Problem 1: Decide whether each statement agrees with the column on the Cyprus bailout. Answer yes or no for each, and quote the words from the column that decide it. (a) The Cypriot request for a bailout was first made last summer. (b) The column calls the bailout decision a poor one made under severe time pressure. (c) Cyprus Popular Bank is the island's largest lender.
Problem 2: Name every country or city that the column on the Cyprus bailout mentions by name.
Problem 3: Extend the column on the Cyprus bailout past its last sentence.

Saturday 25 February 2017

Colm McCarthy: Shocking treatment of Cyprus has exposed eurozone's inherent flaws

Bailout debacle was a designer cock-up eight months in the making

Colm McCarthy

Colm McCarthy

ANGER GROWS: A Russian depositor of Cyprus Popular Bank holds a placard that reads, ‘we won't be Germany's slaves’, during a rally by employees of the bank outside parliament
in Nicosia last week. The Cypriot central bank denied reports and frantic rumours that stricken Cyprus Popular Bank, the island's second-largest lender, is to be closed down
ANGER GROWS: A Russian depositor of Cyprus Popular Bank holds a placard that reads, ‘we won't be Germany's slaves’, during a rally by employees of the bank outside parliament in Nicosia last week. The Cypriot central bank denied reports and frantic rumours that stricken Cyprus Popular Bank, the island's second-largest lender, is to be closed down

The Cypriot crisis provides two reasons to be jealous of those EU countries which chose to remain outside the eurozone. The first is that it was poorly designed, as is now acknowledged even by the designers. The second is that it has been managed in such an amateurish fashion. The shambolic handling of the Cypriot request for a bailout, first made last summer, is further evidence of mismanagement. This was not a poor decision made on the hoof under severe time pressure. This was a designer cock-up eight months in the making, and could readily have been avoided.

Raw data:

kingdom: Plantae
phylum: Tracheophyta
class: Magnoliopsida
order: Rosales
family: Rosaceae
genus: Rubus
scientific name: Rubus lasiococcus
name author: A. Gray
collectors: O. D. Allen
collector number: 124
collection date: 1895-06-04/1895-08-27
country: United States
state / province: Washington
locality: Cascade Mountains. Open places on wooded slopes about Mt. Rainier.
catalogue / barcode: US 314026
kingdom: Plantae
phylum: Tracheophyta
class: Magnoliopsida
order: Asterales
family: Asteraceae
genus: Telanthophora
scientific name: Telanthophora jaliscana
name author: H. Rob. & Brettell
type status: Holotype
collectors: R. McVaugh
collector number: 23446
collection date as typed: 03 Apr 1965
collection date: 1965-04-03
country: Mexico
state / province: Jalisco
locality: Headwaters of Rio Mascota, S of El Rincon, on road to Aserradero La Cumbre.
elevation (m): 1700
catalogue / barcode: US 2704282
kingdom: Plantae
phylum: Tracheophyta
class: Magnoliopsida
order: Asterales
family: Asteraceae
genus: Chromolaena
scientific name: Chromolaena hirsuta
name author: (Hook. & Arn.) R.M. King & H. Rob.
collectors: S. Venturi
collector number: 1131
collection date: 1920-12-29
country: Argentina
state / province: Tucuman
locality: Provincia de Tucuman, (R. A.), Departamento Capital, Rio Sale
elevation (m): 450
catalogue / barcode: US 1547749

Response box 1:
(a) Yes: "The shambolic handling of the Cypriot request for a bailout, first made last summer"
(b) No: "This was not a poor decision made on the hoof under severe time pressure."
(c) No: "stricken Cyprus Popular Bank, the island's second-largest lender"

Response box 2: Cyprus, Germany, Nicosia

Response box 3:
The essential design flaw in the eurozone is that it is not really a monetary union; it is just a common currency area, lacking the essential feature that ensures financial integration, namely a banking union. The latest piece of mismanagement over Cyprus makes the attainment of a banking union, on which progress has been negligible, even more difficult.

The Eurogroup decision on Cyprus, taken (yet again) at 3am on a Saturday morning, has rendered meaningless the repeated assertions that deposits in eurozone banks are guaranteed up to €100,000. The 'guarantee' has never been a joint eurozone undertaking, since it is the responsibility of each individual government, several of which are bust and would be unable to meet large claims. Unlike the deposit guarantee system in the United States, the eurozone countries collectively do not have an actual deposit guarantee fund in place, and the volume of deposits in many eurozone countries, not just those already in financial distress, is large relative to the fiscal capacity of the state. Bank runs by retail depositors are a serious risk, particularly in those countries whose governments lack financial credibility.